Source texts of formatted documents
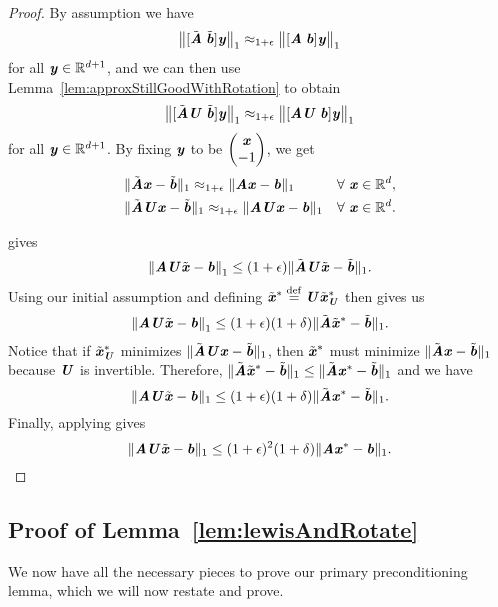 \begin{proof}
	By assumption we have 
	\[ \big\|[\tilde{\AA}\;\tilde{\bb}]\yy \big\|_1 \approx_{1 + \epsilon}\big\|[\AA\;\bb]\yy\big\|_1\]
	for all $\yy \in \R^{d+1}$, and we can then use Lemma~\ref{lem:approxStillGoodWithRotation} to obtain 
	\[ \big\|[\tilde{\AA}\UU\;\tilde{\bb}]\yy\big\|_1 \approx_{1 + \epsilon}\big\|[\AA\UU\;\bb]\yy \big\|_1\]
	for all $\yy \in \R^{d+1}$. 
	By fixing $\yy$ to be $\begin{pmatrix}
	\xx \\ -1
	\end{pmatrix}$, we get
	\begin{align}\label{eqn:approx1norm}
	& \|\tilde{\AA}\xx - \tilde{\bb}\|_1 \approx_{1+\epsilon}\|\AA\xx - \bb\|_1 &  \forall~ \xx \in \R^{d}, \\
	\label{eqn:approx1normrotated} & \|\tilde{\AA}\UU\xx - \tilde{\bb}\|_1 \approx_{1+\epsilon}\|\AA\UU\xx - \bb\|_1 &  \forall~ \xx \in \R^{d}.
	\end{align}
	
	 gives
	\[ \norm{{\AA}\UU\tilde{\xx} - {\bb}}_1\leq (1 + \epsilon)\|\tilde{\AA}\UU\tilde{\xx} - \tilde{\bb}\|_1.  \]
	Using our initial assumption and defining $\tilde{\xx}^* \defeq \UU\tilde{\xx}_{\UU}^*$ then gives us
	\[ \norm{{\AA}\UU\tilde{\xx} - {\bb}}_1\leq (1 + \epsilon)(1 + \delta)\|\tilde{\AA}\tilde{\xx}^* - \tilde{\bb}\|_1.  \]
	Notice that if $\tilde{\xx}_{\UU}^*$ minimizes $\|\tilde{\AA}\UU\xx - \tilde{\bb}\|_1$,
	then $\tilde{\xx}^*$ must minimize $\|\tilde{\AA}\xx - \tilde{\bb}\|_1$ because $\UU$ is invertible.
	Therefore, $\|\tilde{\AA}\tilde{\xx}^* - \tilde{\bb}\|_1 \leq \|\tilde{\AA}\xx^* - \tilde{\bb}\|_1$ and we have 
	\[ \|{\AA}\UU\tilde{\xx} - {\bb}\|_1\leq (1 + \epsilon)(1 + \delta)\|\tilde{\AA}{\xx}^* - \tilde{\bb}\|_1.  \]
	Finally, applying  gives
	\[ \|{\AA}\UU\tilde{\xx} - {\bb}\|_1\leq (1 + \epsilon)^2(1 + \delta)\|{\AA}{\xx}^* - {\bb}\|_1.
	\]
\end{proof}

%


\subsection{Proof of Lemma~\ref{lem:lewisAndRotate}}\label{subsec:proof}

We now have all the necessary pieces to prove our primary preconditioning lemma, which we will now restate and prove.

==

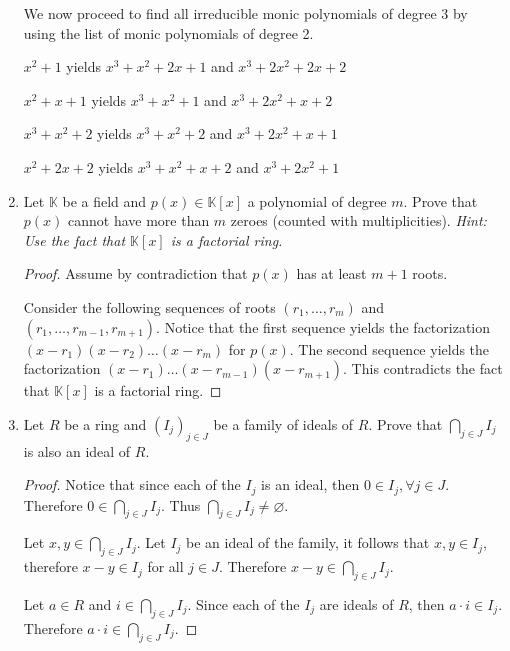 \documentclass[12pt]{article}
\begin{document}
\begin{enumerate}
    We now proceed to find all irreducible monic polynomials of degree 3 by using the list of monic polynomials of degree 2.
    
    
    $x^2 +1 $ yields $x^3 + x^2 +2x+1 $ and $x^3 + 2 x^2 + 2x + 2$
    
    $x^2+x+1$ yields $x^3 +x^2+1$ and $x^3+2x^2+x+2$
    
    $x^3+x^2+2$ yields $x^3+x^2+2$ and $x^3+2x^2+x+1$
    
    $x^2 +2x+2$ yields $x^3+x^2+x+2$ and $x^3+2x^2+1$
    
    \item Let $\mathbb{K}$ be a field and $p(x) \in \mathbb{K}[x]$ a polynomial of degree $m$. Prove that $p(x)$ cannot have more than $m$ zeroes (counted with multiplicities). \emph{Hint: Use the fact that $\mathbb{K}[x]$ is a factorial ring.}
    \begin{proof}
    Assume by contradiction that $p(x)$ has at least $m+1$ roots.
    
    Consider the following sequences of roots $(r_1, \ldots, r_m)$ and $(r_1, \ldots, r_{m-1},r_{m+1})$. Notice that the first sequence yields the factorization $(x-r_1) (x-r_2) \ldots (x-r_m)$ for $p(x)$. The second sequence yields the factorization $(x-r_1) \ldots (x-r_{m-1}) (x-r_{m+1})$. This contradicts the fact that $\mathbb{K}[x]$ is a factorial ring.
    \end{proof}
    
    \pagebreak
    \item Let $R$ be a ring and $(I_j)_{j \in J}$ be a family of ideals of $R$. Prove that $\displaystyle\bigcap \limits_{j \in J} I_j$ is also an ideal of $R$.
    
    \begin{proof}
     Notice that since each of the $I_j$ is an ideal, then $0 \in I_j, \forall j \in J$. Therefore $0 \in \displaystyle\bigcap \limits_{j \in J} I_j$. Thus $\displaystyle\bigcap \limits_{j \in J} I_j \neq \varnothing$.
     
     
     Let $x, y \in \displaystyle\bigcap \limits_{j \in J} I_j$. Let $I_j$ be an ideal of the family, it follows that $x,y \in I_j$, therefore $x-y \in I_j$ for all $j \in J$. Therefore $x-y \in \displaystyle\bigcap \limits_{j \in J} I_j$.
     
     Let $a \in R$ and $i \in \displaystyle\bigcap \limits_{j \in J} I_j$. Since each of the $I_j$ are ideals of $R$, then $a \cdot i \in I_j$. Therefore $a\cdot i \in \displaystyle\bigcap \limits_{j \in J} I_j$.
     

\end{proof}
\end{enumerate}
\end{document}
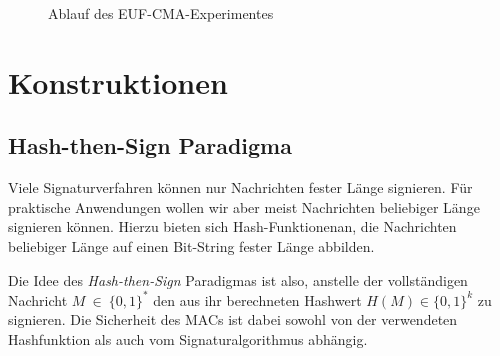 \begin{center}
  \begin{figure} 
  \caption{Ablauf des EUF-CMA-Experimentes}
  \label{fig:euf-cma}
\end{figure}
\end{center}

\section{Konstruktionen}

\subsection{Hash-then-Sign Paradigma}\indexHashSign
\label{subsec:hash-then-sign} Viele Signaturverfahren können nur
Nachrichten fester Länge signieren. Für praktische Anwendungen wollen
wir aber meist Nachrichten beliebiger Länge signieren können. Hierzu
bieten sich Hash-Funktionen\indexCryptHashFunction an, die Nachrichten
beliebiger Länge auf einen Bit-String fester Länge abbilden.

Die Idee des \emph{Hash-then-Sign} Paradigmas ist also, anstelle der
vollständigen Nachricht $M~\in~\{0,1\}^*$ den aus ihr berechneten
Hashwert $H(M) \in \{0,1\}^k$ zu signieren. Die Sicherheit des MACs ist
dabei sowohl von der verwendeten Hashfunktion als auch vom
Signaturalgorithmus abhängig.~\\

...

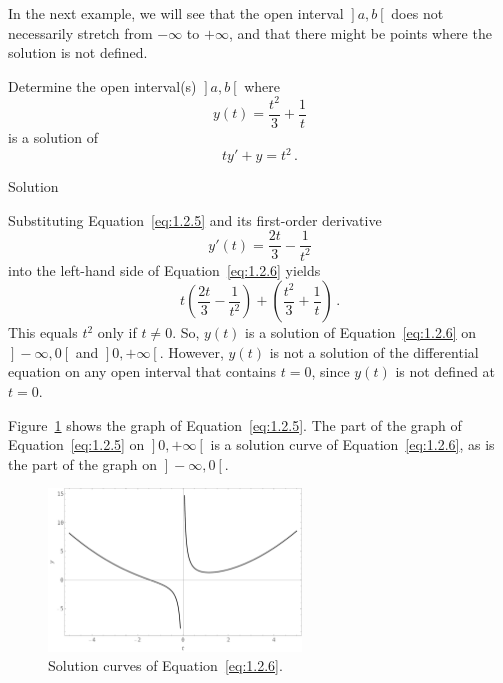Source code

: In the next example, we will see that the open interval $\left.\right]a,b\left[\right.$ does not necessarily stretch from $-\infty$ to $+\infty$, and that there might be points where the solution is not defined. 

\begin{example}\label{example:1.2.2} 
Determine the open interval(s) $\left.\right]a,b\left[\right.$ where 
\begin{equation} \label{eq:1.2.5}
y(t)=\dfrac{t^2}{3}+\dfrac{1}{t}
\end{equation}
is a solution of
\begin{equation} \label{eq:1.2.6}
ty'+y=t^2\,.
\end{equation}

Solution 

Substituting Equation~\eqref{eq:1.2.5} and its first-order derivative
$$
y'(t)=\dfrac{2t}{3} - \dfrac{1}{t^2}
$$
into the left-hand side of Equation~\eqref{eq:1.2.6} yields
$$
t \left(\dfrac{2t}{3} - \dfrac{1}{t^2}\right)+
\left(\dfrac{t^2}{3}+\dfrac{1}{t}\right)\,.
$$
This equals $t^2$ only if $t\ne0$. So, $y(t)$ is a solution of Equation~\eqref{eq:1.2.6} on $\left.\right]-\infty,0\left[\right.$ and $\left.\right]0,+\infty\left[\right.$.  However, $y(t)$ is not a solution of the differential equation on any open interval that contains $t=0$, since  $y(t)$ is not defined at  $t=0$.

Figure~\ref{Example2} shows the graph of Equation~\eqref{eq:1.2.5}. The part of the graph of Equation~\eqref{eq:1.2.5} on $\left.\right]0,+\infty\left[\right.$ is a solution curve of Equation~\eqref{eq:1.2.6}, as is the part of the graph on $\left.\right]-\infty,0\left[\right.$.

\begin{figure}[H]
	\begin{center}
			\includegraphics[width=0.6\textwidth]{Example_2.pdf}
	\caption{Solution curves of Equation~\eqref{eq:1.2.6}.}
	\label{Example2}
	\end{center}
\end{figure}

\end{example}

What you will do: Copy out the range of lines above starting at the line with "Signaturverfahren können nur" and ending at the line with "Signaturalgorithmus abhängig.~\\", exactly and including both.

Expected output:
\label{subsec:hash-then-sign} Viele Signaturverfahren können nur
Nachrichten fester Länge signieren. Für praktische Anwendungen wollen
wir aber meist Nachrichten beliebiger Länge signieren können. Hierzu
bieten sich Hash-Funktionen\indexCryptHashFunction an, die Nachrichten
beliebiger Länge auf einen Bit-String fester Länge abbilden.

Die Idee des \emph{Hash-then-Sign} Paradigmas ist also, anstelle der
vollständigen Nachricht $M~\in~\{0,1\}^*$ den aus ihr berechneten
Hashwert $H(M) \in \{0,1\}^k$ zu signieren. Die Sicherheit des MACs ist
dabei sowohl von der verwendeten Hashfunktion als auch vom
Signaturalgorithmus abhängig.~\\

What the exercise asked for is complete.